1 lb Blue box Barilla Penne Pasta
4 tablespoons unsalted butter
2 tablespoons all-purpose flour
3 cups whole milk
1 cup heavy cream
1 teaspoon kosher salt
1/2 teaspoon black pepper
3 cups shredded mozzarella cheese
1 cup parmesan cheese, divided
1 jar Barilla creamy genovese pesto
2 heads of broccoli, broken into florets
3 cups shredded rotisserie chicken

Instructions

1. Preheat oven to 375°F. Bring a large pot of salted water to a boil.
2. Over a medium heat In a large oven proof saucepan or dutch oven, melt unsalted butter and whisk in the all-purpose flour until well combined and cook for 30 seconds.
3. Whisk in the milk and cream and simmer until the mixture starts to thicken, 2-3 minutes. Season with salt and pepper.
4. Drop the pasta and cook to al dente according to the box instructions.

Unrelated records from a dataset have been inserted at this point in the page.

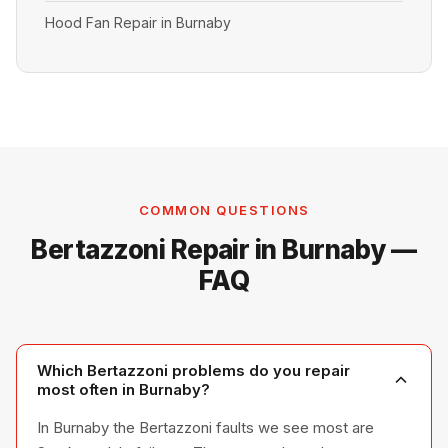
Hood Fan Repair in Burnaby
COMMON QUESTIONS
Bertazzoni Repair in Burnaby —
FAQ
Which Bertazzoni problems do you repair
most often in Burnaby?
In Burnaby the Bertazzoni faults we see most are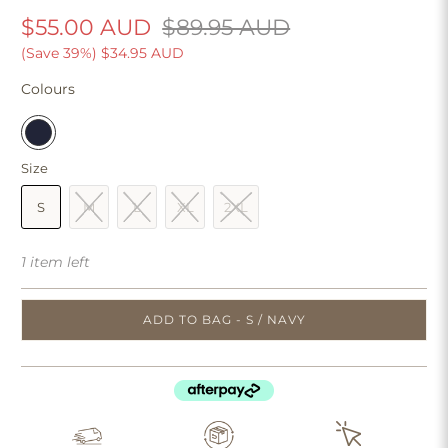
$55.00 AUD
$89.95 AUD
(Save 39%)
$34.95 AUD
Colours
Size
S
M
L
XL
2XL
1 item left
ADD TO BAG - S / NAVY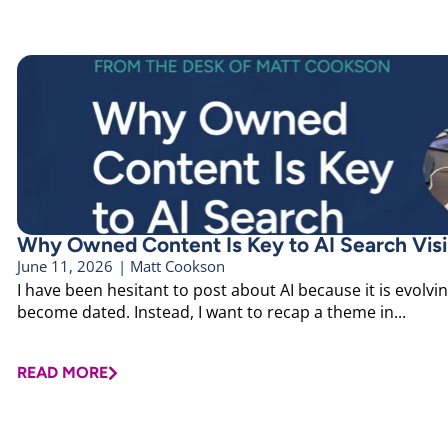
Why Owned Content Is Key to AI Search Visib
June 11, 2026
|
Matt Cookson
I have been hesitant to post about AI because it is evolvin
become dated. Instead, I want to recap a theme in...
READ MORE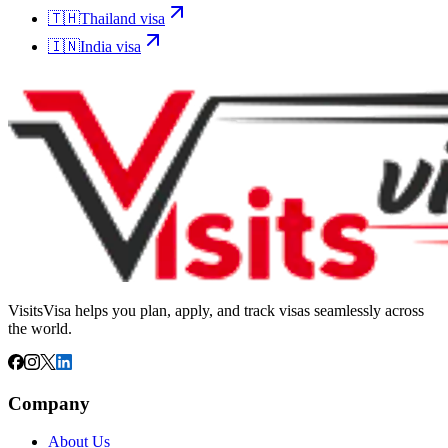
🇹🇭
Thailand
visa
🇮🇳
India
visa
VisitsVisa helps you plan, apply, and track visas seamlessly across
the world.
Company
About Us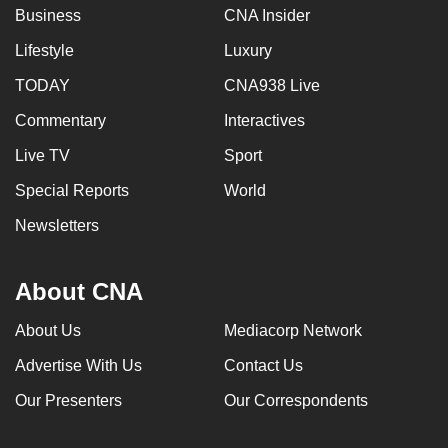
Business
CNA Insider
Lifestyle
Luxury
TODAY
CNA938 Live
Commentary
Interactives
Live TV
Sport
Special Reports
World
Newsletters
About CNA
About Us
Mediacorp Network
Advertise With Us
Contact Us
Our Presenters
Our Correspondents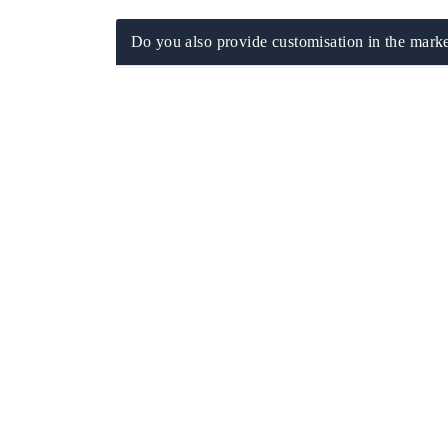
Do you also provide customisation in the marke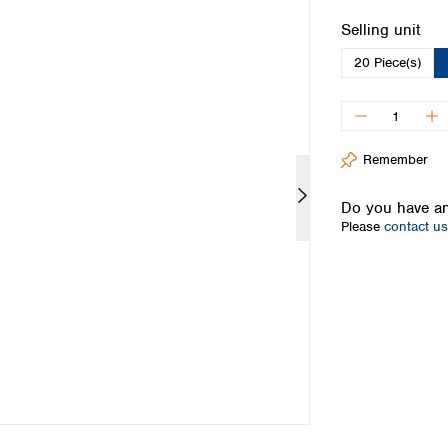
Iceland
Select
Selling unit
Ireland
20 Piece(s)
Italy
Latvia
Lithuania
Luxembourg
Macedonia
Remember
Malta
Netherlands
Do you have an
Please
contact us
Norway
Poland
Portugal
Romania
Serbia
Slovakia
Slovenia
Spain
Sweden
Switzerland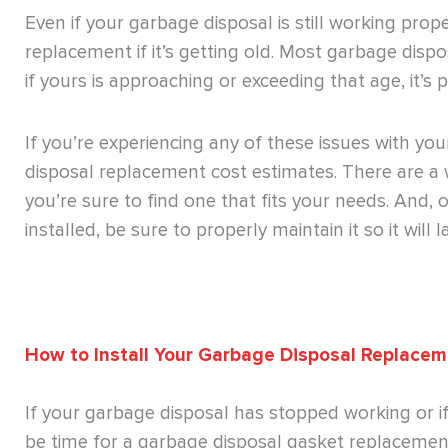
Even if your garbage disposal is still working prop
replacement if it’s getting old. Most garbage dispo
if yours is approaching or exceeding that age, it’s
If you’re experiencing any of these issues with you
disposal replacement cost estimates. There are a 
you’re sure to find one that fits your needs. And
installed, be sure to properly maintain it so it will 
How to Install Your Garbage Disposal Replace
If your garbage disposal has stopped working or if 
be time for a garbage disposal gasket replacement.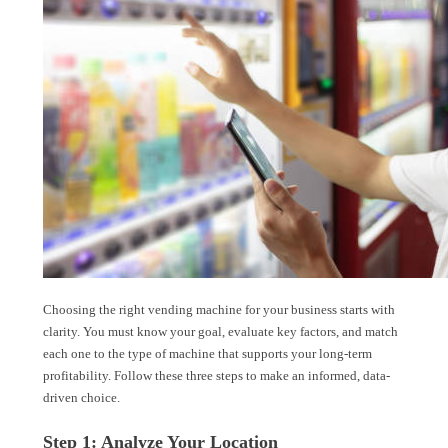
Choosing the right vending machine for your business starts with
clarity. You must know your goal, evaluate key factors, and match
each one to the type of machine that supports your long-term
profitability. Follow these three steps to make an informed, data-
driven choice.
Step 1: Analyze Your Location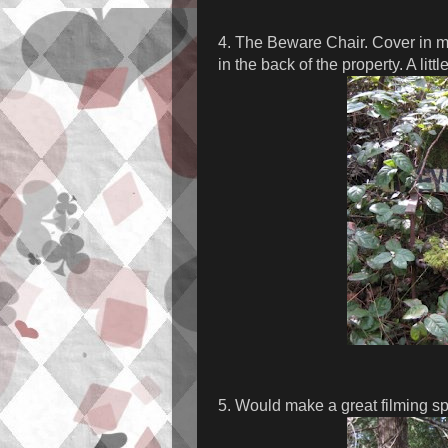
4. The Beware Chair. Cover in mo
in the back of the property. A littl
5. Would make a great filming spo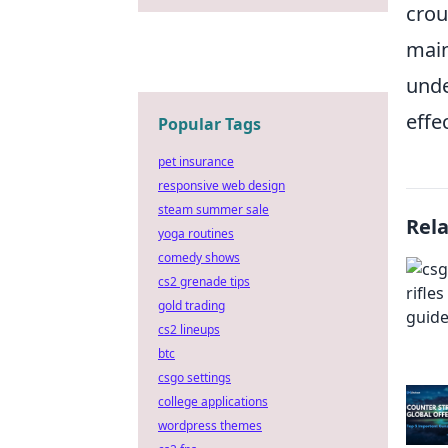
crou
main
unde
effec
Popular Tags
pet insurance
responsive web design
steam summer sale
Rel
yoga routines
comedy shows
cs2 grenade tips
gold trading
cs2 lineups
btc
csgo settings
college applications
wordpress themes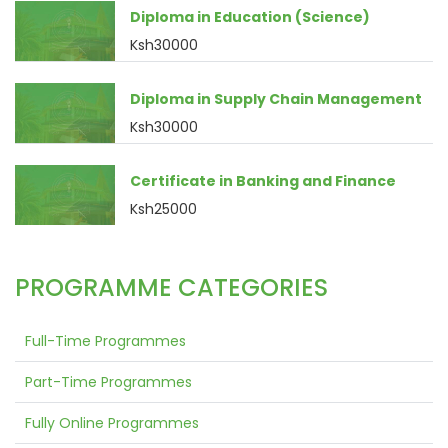
Diploma in Education (Science)
Ksh30000
Diploma in Supply Chain Management
Ksh30000
Certificate in Banking and Finance
Ksh25000
PROGRAMME CATEGORIES
Full-Time Programmes
Part-Time Programmes
Fully Online Programmes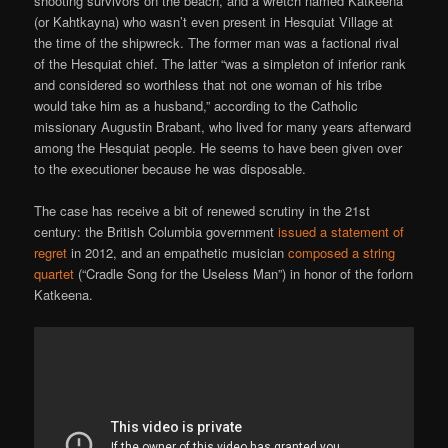
shooting survivors on the beach, and a wretch named Katkeena
(or Kahtkayna) who wasn’t even present in Hesquiat Village at
the time of the shipwreck. The former man was a factional rival
of the Hesquiat chief. The latter “was a simpleton of inferior rank
and considered so worthless that not one woman of his tribe
would take him as a husband,” according to the Catholic
missionary Augustin Brabant, who lived for many years afterward
among the Hesquiat people. He seems to have been given over
to the executioner because he was disposable.
The case has receive a bit of renewed scrutiny in the 21st
century: the British Columbia government
issued a statement of
regret
in 2012, and an empathetic musician
composed a string
quartet
(“Cradle Song for the Useless Man”) in honor of the forlorn
Katkeena.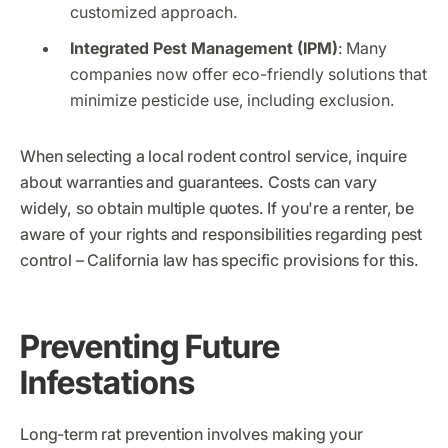
customized approach.
Integrated Pest Management (IPM)
: Many
companies now offer eco-friendly solutions that
minimize pesticide use, including exclusion.
When selecting a local rodent control service, inquire
about warranties and guarantees. Costs can vary
widely, so obtain multiple quotes. If you're a renter, be
aware of your rights and responsibilities regarding pest
control – California law has specific provisions for this.
Preventing Future
Infestations
Long-term rat prevention involves making your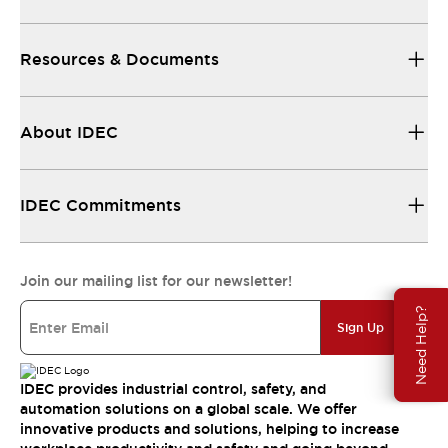
Resources & Documents
About IDEC
IDEC Commitments
Join our mailing list for our newsletter!
Need Help?
Sign Up
IDEC provides industrial control, safety, and
automation solutions on a global scale. We offer
innovative products and solutions, helping to increase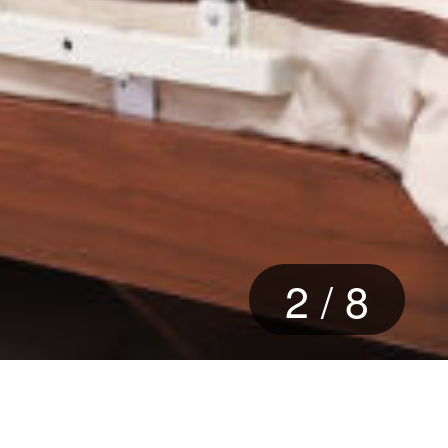
2
/
8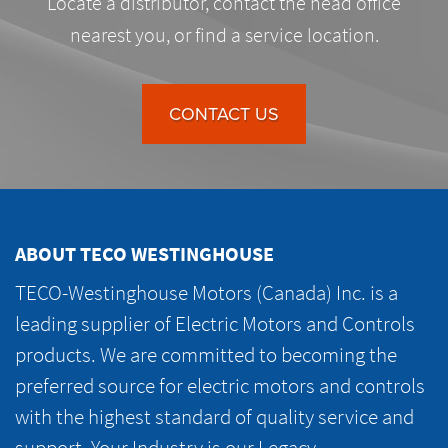
Locate a distributor, contact the head office
nearest you, or find a service location.
CONTACT US
ABOUT TECO WESTINGHOUSE
TECO-Westinghouse Motors (Canada) Inc. is a
leading supplier of Electric Motors and Controls
products. We are committed to becoming the
preferred source for electric motors and controls
with the highest standard of quality service and
support. Your Industry is our Legacy.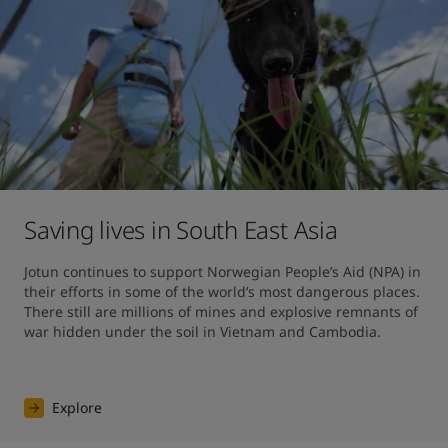
Saving lives in South East Asia
Jotun continues to support Norwegian People’s Aid (NPA) in 
their efforts in some of the world’s most dangerous places. 
There still are millions of mines and explosive remnants of 
war hidden under the soil in Vietnam and Cambodia.
Explore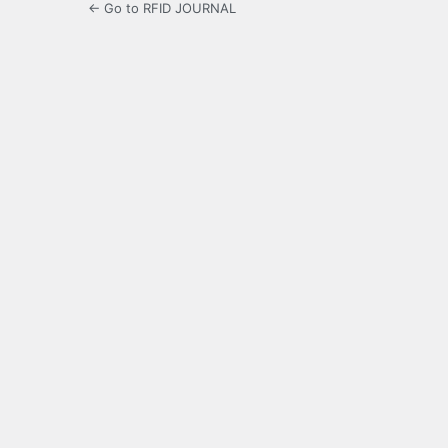
← Go to RFID JOURNAL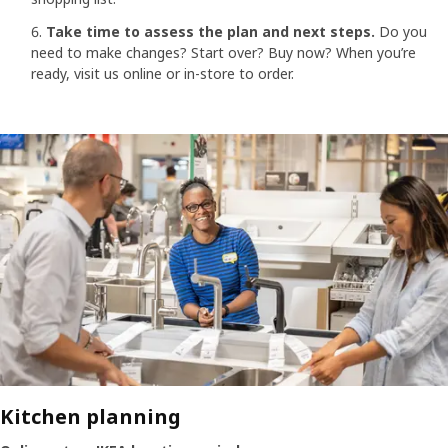
Take time to assess the plan and next steps.
Do you
need to make changes? Start over? Buy now? When you’re
ready, visit us online or in-store to order.
Kitchen planning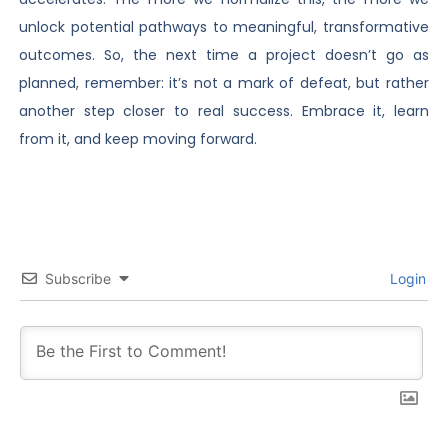
unlock potential pathways to meaningful, transformative
outcomes. So, the next time a project doesn’t go as
planned, remember: it’s not a mark of defeat, but rather
another step closer to real success. Embrace it, learn
from it, and keep moving forward.
Subscribe
Login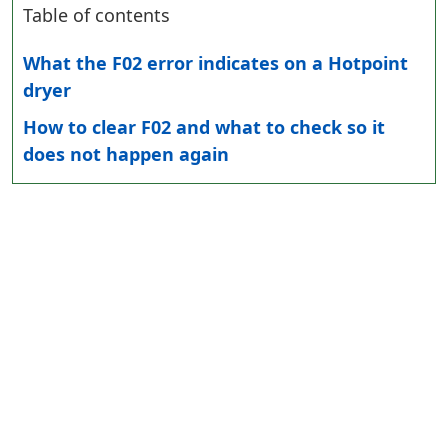
Table of contents
What the F02 error indicates on a Hotpoint
dryer
How to clear F02 and what to check so it
does not happen again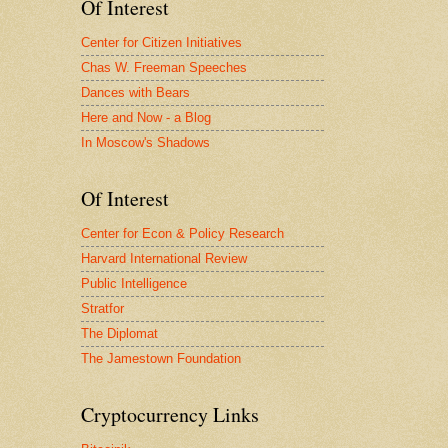
Of Interest
Center for Citizen Initiatives
Chas W. Freeman Speeches
Dances with Bears
Here and Now - a Blog
In Moscow's Shadows
Of Interest
Center for Econ & Policy Research
Harvard International Review
Public Intelligence
Stratfor
The Diplomat
The Jamestown Foundation
Cryptocurrency Links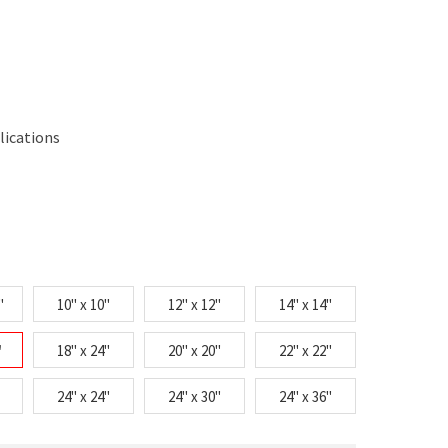
lications
"
10" x 10"
12" x 12"
14" x 14"
"
18" x 24"
20" x 20"
22" x 22"
24" x 24"
24" x 30"
24" x 36"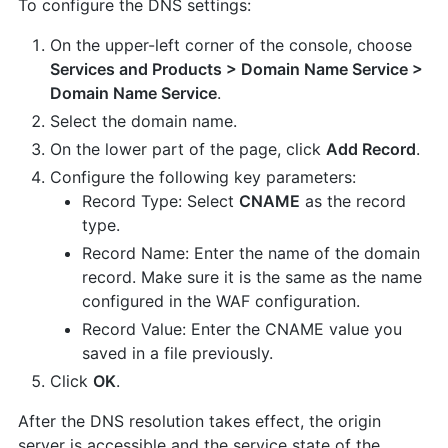
To configure the DNS settings:
On the upper-left corner of the console, choose
Services and Products > Domain Name Service >
Domain Name Service
.
Select the domain name.
On the lower part of the page, click
Add Record
.
Configure the following key parameters:
Record Type: Select
CNAME
as the record
type.
Record Name: Enter the name of the domain
record. Make sure it is the same as the name
configured in the WAF configuration.
Record Value: Enter the CNAME value you
saved in a file previously.
Click
OK
.
After the DNS resolution takes effect, the origin
server is accessible and the service state of the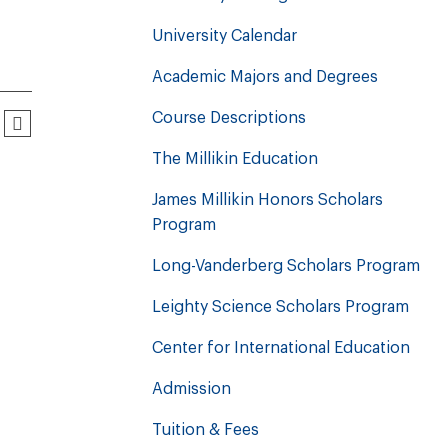
University Calendar
Academic Majors and Degrees
Course Descriptions
The Millikin Education
James Millikin Honors Scholars
Program
Long-Vanderberg Scholars Program
Leighty Science Scholars Program
Center for International Education
Admission
Tuition & Fees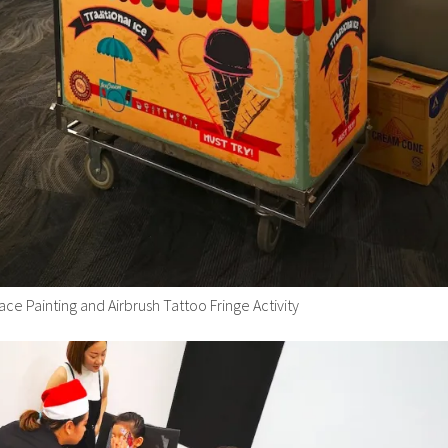
ace Painting and Airbrush Tattoo Fringe Activity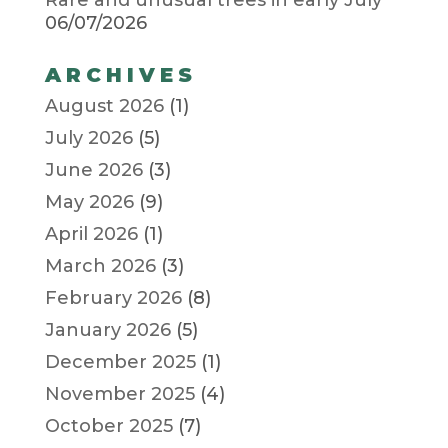
06/07/2026
ARCHIVES
August 2026
(1)
July 2026
(5)
June 2026
(3)
May 2026
(9)
April 2026
(1)
March 2026
(3)
February 2026
(8)
January 2026
(5)
December 2025
(1)
November 2025
(4)
October 2025
(7)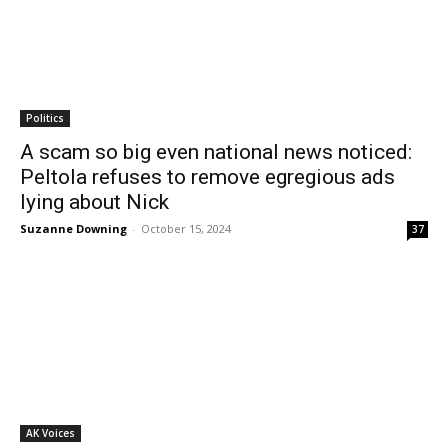
Politics
A scam so big even national news noticed:
Peltola refuses to remove egregious ads
lying about Nick
Suzanne Downing
-
October 15, 2024
37
AK Voices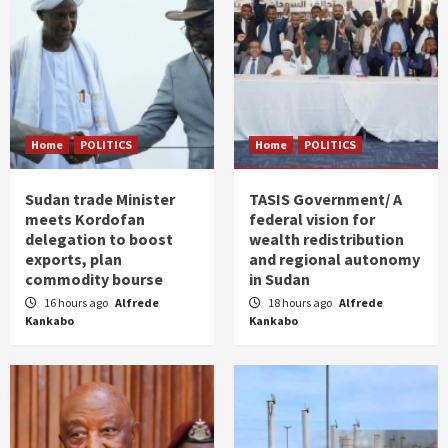
Home
POLITICS
Home
POLITICS
Sudan trade Minister
TASIS Government/ A
meets Kordofan
federal vision for
delegation to boost
wealth redistribution
exports, plan
and regional autonomy
commodity bourse
in Sudan
16 hours ago
Alfrede
18 hours ago
Alfrede
Kankabo
Kankabo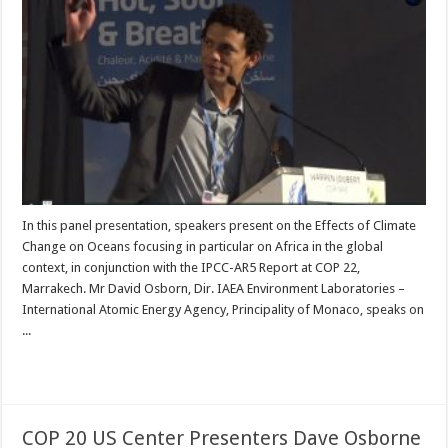
In this panel presentation, speakers present on the Effects of Climate
Change on Oceans focusing in particular on Africa in the global
context, in conjunction with the IPCC-AR5 Report at COP 22,
Marrakech. Mr David Osborn, Dir. IAEA Environment Laboratories –
International Atomic Energy Agency, Principality of Monaco, speaks on
...
Read More »
COP 20 US Center Presenters Dave Osborne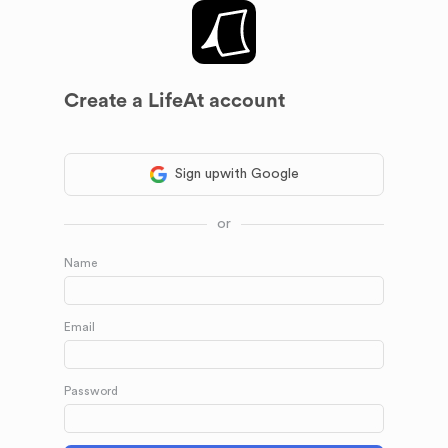
Create a LifeAt account
Sign up
with Google
or
Name
Email
Password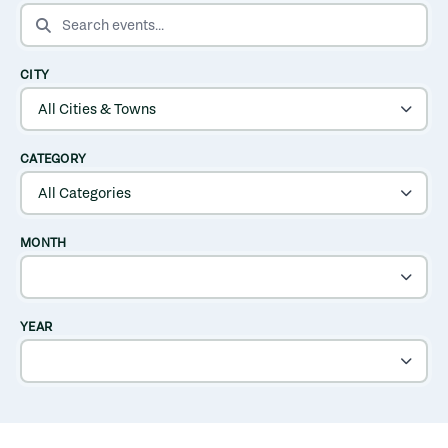
SEARCH EVENTS
CITY
CATEGORY
MONTH
YEAR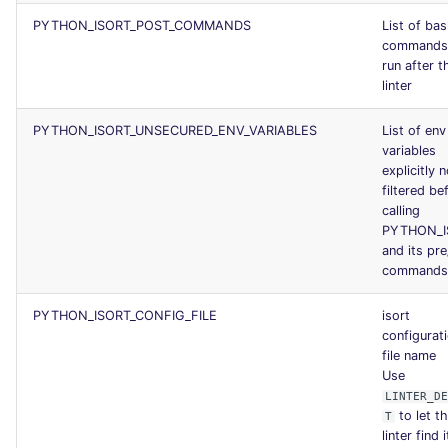
PYTHON_ISORT_POST_COMMANDS
List of ba
commands
run after t
linter
PYTHON_ISORT_UNSECURED_ENV_VARIABLES
List of env
variables
explicitly n
filtered be
calling
PYTHON_I
and its pr
commands
PYTHON_ISORT_CONFIG_FILE
isort
configurat
file name
Use
LINTER_D
to let t
T
linter find i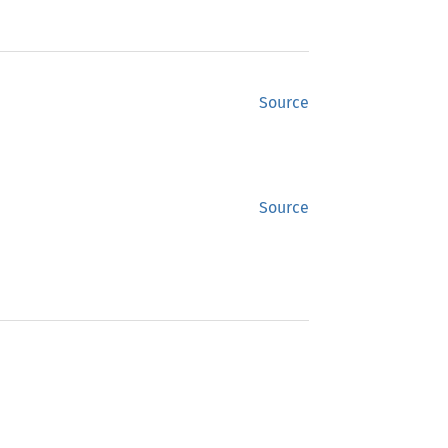
Source
Source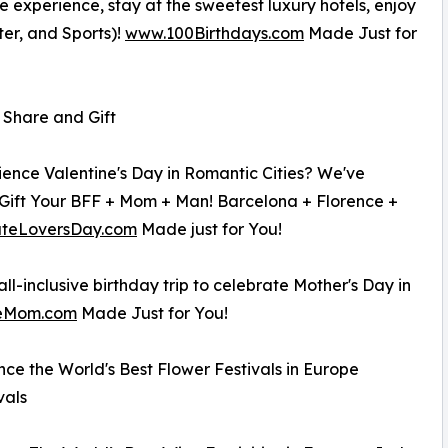
ive experience, stay at the sweetest luxury hotels, enjoy
ter, and Sports)!
www.100Birthdays.com
Made Just for
o Share and Gift
ence Valentine's Day in Romantic Cities? We've
Gift Your BFF + Mom + Man! Barcelona + Florence +
teLoversDay.com
Made just for You!
l-inclusive birthday trip to celebrate Mother's Day in
teMom.com
Made Just for You!
ce the World's Best Flower Festivals in Europe
vals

5. Reduce heat to low and stir in mozzarella cheese and half of the parmesan and cook until all the cheeses have melted 2-3 minutes.
6. Whisk in the jar of pesto, stir in the broccoli, and finally the chicken. Top with the remaining parmesan and bake for 20 minutes and broil for 2-3 minutes to achieve a nice brown topping. Enjoy!